Unos cuantos años atrás, un mediodía de sábado brumoso para ser más exacto, Edrin, un viejo amigo que no tiene tocayo, me invitó al centro para ver el desfile del Festival de Teatro. Aquel año, como todos, el evento prometía ser algo distinto para los bogotanos. Comparsas, funambulistas y actores que a fuerza de tesón, esperaban sacar de una rutina soporífera a los viandantes de la Séptima. Con un paquete de cervezas, a las que fuimos dando cuenta en la buseta que tomamos, en lugar del Transmilenio, hablamos justamente de la nostalgia que esta forma de transporte comporta para una ciudad cada vez más impersonal y tumultuosa. «En las busetas se podía fumar», me dijo mi amigo, como evocando tiempos de infancia, cuando los pasajeros parecían inspirados en ese célebre relato de Julio Ramón Ribeyro, que honra a los adictos al tabaco. Al llegar al centro, puntualmente a la Avenida Jiménez, luego de una sesión fotográfica obligatoria, el inicio de la comparsa se vio pasado por agua.

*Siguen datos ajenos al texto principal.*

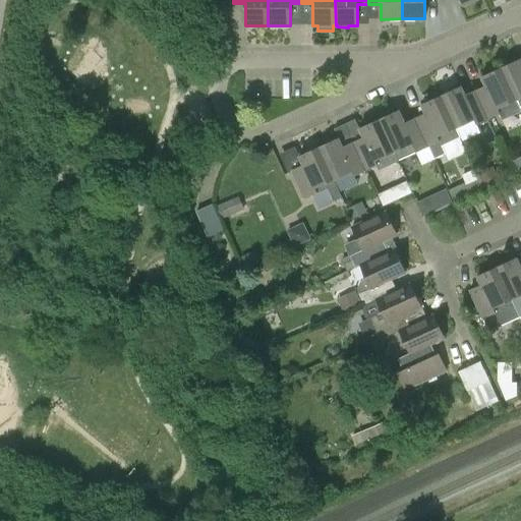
[(520,59),(501,68),(516,101),(520,98),(520,59)]
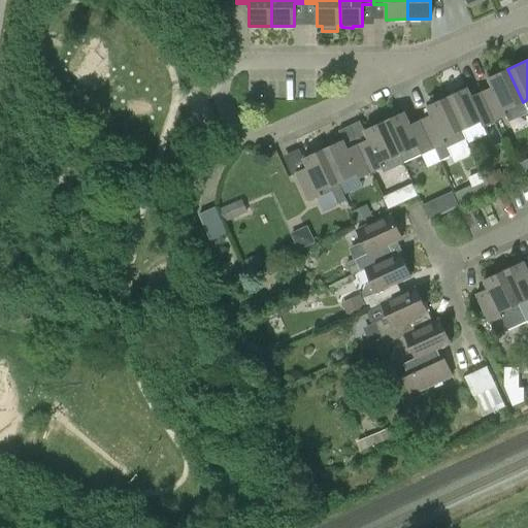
[(527,111),(523,102),(507,69),(488,77),(492,87),(482,92),(495,121),(505,116),(508,122),(527,112),(527,111)]
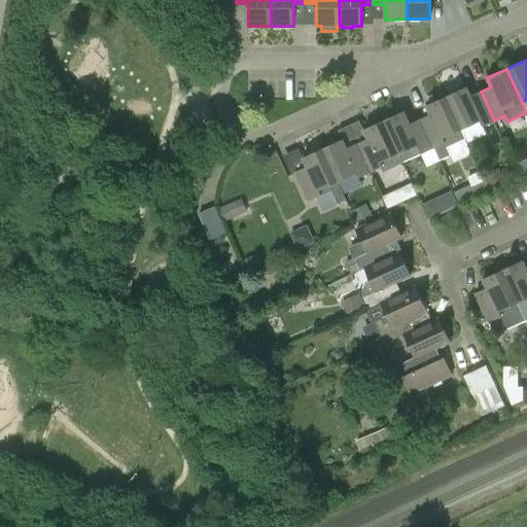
[(482,126),(494,120),(481,92),(469,97),(465,88),(446,97),(461,130),(480,121),(482,126)]
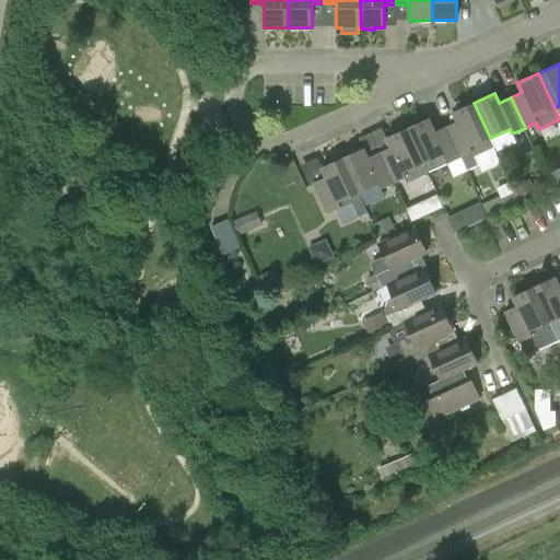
[(496,148),(490,138),(474,103),(453,113),(457,121),(446,127),(461,158),(462,156),(467,171),(479,165),(476,158),(496,148)]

Sin embargo, la ocasión dio para trabar conversaciones peregrinas con curiosos y transeúntes, que extrañamente, no estaban ahí en mitad de un típico aguacero bogotano para manifestar su inconformismo, sino para celebrar el arte. Una indígena wayuu ofrecía sus artesanías. Platiqué con la mujer que, curiosamente, y como entrando en el tono festivo de la situación, accedió a permitirme tomarle una fotografía, sin menoscabo del robo de su espíritu por la cámara del teléfono móvil. En una conjunción significativa, la imagen fue inmediatamente antecedida por la del epitafio simbólico de Gaitán, que está aun hoy día, en la esquina de la Jiménez con Séptima para conmemorar su crimen: "Aquí cayó Jorge Eliécer Gaitán. Caudillo del Pueblo".
Ya un poco borrachos, buscamos resguardo bajo los aleros de las fachadas neoclásicas de la Jiménez. Justo girando la esquina, en el callejón que hay entre la Pescadería Jaramillo y el Ministerio de Agricultura, tomé la fotografía de una llama. El animal rumiaba tranquilamente, pareciendo disfrutar de la lluvia, mientras las sombras de los caminantes se afanaban en buscar un refugio en la tarde plomiza y húmeda de Bogotá.
La jornada terminó en el restaurante Pozzetto, donde don Alfonso, el padre de mi amigo, trabajaba desde hacía muchos años. Luego de invitarnos a comer unos raviolis, que de lejos son los mejores de Bogotá, la conversación sazonada por un coctel Margarita, terminó girando como una obstinada polilla, sobre la masacre cometida por Campo Elías Delgado, en ese mismo refectorio, una noche de diciembre de 1986. Don Alfonso lo atendió esa noche. Me cuenta, que se ganó la confianza del veterano del Vietnam a fuerza de cortesía respetuosa. Según él, ese carácter caballeresco suyo, blindado contra cualquier imprudencia, terminó salvándole la vida aquella noche. Pero eso es otro cuento que ha de contarse después.